(EXERCISE):
Reproduce, character for character, the stretch from the start of the material through the line containing "13: (75, 144)", including that line, and give nothing else.

(DATA UNDER STUDY):
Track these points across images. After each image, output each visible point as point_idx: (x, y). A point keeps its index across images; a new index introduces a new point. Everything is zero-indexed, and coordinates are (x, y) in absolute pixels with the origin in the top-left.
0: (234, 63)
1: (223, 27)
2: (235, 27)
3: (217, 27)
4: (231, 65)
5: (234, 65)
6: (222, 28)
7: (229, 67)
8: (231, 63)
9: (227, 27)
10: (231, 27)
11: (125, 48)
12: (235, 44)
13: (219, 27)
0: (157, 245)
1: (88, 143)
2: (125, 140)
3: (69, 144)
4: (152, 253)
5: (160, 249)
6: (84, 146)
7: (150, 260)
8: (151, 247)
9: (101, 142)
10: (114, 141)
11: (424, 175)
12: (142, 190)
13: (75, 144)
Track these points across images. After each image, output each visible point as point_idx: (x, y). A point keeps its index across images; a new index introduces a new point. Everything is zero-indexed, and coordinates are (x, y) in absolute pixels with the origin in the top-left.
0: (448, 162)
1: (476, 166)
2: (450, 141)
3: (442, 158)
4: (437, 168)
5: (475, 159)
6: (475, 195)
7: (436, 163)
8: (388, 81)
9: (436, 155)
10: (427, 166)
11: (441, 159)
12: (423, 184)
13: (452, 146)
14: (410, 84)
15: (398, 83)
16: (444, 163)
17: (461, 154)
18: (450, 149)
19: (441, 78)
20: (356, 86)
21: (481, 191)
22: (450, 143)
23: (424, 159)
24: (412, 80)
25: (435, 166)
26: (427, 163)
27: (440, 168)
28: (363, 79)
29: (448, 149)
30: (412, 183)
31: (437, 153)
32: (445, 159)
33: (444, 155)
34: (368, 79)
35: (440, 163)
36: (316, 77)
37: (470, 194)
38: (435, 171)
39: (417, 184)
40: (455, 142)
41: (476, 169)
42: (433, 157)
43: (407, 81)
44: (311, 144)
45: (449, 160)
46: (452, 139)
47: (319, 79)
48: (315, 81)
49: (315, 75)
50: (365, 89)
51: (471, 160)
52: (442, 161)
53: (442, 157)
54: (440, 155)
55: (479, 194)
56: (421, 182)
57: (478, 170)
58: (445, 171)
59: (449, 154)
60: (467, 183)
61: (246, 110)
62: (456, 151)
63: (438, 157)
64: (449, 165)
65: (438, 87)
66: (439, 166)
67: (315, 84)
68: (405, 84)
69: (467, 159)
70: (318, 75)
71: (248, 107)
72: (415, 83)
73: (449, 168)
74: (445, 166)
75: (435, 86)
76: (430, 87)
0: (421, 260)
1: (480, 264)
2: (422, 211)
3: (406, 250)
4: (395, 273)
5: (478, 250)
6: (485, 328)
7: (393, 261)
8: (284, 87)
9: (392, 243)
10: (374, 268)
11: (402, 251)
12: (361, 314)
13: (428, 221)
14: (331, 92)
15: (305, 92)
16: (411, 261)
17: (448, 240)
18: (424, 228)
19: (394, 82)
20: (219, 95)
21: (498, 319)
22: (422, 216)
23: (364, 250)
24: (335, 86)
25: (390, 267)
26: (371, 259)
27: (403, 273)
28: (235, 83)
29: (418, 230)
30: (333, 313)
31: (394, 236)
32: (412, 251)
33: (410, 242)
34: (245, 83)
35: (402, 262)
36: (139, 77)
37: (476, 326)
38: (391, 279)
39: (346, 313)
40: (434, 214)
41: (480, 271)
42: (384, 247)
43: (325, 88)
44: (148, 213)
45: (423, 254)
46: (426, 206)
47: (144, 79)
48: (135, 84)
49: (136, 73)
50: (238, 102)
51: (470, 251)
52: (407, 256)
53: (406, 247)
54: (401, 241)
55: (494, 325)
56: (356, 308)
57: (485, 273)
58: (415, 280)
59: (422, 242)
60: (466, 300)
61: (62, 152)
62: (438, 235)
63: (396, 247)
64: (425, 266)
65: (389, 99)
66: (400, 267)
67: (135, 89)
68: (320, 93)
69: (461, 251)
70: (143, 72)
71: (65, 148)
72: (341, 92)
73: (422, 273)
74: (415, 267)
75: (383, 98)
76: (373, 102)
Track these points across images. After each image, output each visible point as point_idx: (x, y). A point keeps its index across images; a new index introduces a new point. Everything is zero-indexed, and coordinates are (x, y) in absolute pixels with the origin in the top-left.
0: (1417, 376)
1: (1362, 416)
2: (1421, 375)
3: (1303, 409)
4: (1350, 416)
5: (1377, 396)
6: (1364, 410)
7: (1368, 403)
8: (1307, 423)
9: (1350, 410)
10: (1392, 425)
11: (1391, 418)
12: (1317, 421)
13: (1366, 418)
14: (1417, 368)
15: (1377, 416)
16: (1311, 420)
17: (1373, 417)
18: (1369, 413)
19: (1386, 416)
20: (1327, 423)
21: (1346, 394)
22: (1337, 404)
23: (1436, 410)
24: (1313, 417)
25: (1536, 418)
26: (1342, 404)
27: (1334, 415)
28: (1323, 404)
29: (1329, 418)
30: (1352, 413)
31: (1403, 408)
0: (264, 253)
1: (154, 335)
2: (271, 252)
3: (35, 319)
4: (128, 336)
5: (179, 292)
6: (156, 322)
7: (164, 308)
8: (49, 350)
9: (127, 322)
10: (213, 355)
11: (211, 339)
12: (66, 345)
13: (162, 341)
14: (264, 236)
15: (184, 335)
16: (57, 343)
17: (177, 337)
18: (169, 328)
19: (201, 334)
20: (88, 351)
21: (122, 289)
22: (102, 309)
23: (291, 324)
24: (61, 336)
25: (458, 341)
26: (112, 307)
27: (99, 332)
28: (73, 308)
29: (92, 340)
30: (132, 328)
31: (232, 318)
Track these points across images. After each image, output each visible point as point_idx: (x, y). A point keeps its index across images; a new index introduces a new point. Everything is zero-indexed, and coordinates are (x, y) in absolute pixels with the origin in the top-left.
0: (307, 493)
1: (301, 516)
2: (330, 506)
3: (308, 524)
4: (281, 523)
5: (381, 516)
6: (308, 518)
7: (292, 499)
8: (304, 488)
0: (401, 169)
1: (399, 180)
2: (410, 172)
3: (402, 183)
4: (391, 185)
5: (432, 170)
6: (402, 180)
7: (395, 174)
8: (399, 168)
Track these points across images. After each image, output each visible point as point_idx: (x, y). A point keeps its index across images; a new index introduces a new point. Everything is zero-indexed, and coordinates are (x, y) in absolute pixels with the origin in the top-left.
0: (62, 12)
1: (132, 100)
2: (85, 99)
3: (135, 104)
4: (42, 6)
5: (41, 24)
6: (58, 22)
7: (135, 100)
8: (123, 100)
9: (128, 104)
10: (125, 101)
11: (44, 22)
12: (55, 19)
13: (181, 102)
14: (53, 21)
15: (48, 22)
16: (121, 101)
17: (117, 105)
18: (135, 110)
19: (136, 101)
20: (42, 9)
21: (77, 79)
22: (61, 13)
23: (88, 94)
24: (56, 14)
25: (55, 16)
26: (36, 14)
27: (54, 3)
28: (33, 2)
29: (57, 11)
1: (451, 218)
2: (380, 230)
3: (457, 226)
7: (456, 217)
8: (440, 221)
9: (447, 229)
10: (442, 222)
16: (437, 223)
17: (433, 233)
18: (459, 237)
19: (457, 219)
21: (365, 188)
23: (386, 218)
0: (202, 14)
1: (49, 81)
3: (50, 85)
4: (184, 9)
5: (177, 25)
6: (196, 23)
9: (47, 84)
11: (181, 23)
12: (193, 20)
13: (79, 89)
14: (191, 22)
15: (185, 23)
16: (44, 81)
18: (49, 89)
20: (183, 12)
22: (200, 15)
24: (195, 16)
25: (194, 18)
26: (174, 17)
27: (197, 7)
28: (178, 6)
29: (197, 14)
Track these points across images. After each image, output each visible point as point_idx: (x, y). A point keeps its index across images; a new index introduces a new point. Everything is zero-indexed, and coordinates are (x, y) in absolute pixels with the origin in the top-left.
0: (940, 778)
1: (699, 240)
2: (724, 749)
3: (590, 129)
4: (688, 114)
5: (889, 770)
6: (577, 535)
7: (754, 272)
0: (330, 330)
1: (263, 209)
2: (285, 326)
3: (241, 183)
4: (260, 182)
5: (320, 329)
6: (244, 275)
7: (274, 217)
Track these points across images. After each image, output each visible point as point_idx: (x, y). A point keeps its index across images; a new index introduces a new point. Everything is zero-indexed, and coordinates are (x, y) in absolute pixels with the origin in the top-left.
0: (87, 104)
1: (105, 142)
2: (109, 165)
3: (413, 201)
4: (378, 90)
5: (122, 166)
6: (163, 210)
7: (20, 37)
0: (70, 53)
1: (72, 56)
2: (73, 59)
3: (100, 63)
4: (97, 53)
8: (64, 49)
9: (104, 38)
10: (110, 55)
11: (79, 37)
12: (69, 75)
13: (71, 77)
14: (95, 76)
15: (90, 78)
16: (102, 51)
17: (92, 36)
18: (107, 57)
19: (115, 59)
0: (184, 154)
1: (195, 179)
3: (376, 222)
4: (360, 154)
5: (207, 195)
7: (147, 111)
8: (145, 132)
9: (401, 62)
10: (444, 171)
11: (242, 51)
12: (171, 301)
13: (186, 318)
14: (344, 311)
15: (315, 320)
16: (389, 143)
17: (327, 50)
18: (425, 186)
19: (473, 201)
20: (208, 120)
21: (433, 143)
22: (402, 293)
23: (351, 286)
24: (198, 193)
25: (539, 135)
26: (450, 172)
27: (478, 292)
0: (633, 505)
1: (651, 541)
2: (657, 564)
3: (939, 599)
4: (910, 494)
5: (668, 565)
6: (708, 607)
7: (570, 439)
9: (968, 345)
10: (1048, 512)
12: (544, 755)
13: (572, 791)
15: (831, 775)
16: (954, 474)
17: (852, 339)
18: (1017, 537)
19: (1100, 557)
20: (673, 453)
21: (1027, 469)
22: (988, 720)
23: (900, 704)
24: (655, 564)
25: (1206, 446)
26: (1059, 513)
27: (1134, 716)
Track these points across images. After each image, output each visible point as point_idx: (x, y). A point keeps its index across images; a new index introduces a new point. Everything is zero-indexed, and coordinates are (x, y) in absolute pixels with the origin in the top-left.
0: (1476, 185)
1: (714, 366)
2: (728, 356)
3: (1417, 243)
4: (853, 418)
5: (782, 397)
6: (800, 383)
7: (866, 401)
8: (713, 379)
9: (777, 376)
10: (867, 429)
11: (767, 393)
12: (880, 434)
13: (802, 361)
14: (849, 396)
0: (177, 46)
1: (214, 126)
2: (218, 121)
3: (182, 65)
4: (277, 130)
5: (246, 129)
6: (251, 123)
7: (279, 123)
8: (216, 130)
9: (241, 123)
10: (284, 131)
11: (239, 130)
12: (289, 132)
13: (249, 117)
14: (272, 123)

(OUTPUT BELOW):
Track these points across images. After each image, output each visible point as point_idx: (x, y). A point keeps its index across images; a new index introduces a new point. Everything is zero-indexed, and coordinates are (x, y) in absolute pixels with the origin in the top-left.
0: (234, 63)
1: (223, 27)
2: (235, 27)
3: (217, 27)
4: (231, 65)
5: (234, 65)
6: (222, 28)
7: (229, 67)
8: (231, 63)
9: (227, 27)
10: (231, 27)
11: (125, 48)
12: (235, 44)
13: (219, 27)
0: (157, 245)
1: (88, 143)
2: (125, 140)
3: (69, 144)
4: (152, 253)
5: (160, 249)
6: (84, 146)
7: (150, 260)
8: (151, 247)
9: (101, 142)
10: (114, 141)
11: (424, 175)
12: (142, 190)
13: (75, 144)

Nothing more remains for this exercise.